Granny Weatherall is reconciled with the idea of death, but, at the final moment, the reality becomes a scary ordeal. Concerning her strong resolve to embrace death, it is stated that “…she had once and for all got over the idea of dying for a long time. Now she couldn’t be worried.” However, as the final moment approaches and she seeks in vain for a sign from God, she loses her guard and gasps, “Oh, no, there’s nothing more cruel than this – I’ll never forgive it” (Porter). She goes into eternity feeling betrayed by God, just as she had been betrayed by her groom George during the wedding day.  It is certain that she seeks a sign from God to get reassured she would get to heaven since, earlier in the story, she reminisces:

“What does a woman do when she has put on the white veil and set out the white cake for a man and he doesn’t come? … That was hell, she knew hell when she saw it. For sixty years she had prayed against remembering him and against losing her soul in the deep pit of hell, and now the two things were mingled in one” (Porter). 

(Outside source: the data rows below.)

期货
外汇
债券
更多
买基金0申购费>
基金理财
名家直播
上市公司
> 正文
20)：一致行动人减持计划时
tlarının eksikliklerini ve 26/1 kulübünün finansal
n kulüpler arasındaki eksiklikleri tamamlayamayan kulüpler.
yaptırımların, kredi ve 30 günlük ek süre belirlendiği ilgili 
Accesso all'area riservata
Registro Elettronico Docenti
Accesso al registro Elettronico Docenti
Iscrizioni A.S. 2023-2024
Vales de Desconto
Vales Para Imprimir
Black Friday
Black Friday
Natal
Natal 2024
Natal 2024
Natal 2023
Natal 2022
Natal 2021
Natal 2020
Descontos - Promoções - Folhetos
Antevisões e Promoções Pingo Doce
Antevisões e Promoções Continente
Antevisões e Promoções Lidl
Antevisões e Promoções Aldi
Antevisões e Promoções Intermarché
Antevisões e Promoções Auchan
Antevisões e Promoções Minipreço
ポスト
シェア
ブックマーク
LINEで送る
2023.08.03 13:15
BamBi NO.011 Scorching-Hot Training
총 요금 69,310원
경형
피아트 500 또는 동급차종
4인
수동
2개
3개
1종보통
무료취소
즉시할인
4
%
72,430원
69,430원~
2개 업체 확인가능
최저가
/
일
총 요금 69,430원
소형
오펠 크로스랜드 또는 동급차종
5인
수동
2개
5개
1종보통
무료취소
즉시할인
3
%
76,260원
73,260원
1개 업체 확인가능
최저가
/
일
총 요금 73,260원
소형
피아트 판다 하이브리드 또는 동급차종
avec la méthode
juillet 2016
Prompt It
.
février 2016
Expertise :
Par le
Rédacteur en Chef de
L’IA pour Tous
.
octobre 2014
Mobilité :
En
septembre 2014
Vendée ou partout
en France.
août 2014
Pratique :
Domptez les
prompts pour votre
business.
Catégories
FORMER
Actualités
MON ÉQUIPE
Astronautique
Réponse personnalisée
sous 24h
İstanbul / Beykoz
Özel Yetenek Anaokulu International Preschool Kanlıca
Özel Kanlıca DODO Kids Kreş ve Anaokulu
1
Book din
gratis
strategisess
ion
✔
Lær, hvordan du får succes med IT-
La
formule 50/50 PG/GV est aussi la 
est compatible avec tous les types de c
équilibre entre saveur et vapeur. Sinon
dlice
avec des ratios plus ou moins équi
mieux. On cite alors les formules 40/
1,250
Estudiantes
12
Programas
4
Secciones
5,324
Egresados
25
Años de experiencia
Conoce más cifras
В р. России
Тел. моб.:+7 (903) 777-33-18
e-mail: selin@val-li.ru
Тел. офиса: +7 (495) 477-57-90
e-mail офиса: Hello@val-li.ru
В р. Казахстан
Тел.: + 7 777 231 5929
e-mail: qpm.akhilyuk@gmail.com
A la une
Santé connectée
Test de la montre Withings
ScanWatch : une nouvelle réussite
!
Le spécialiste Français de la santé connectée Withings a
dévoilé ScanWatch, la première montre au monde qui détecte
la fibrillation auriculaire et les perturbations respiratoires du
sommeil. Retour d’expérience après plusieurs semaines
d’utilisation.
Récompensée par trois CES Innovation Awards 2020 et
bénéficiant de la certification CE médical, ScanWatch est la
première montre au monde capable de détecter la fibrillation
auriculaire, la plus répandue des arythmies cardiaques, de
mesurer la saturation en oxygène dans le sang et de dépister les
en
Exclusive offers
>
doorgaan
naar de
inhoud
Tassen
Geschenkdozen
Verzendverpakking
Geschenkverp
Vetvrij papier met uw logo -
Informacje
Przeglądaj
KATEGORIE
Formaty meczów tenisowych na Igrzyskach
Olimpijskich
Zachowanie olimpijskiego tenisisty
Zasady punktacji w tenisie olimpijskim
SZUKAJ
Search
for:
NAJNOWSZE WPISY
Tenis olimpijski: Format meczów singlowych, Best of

The salvation of the woman remains subject to speculation up to the final breath. Given that the idea that hell engulfs her as she sinks into death, the reader feels the desperation. The initial betrayal she had suffered from George’s departure seems insignificant to her at the final moment. Her prayerfulness and even the presence of a priest, which does not avail her desire for a sign from God, merge perfectly into the metaphor of wounded vanity she envisioned herself to have suffered from the wedding day jilt and she dies in despair.

Just like any person who purges her soul in preparation of death, “Granny felt easy about her soul. … She had her secret comfortable understanding with a few favorite saints who cleared a straight road to God for her” (Porter). The reader can identify with the betrayal the granny savors as images of hell float on her imagination just at the moment she is ready to let her soul be ushered into glory. She is unable to get into terms with death as she waits the time when she can be certain she is going into glory. She probably thinks confessing good deeds would bring back God to her side as she beseechingly says,“I meant to finish the alter cloth and send six bottles of wine to Sister Borgia for her dyspepsia” (Porter). However, God, who has been personified as a groom does not show up.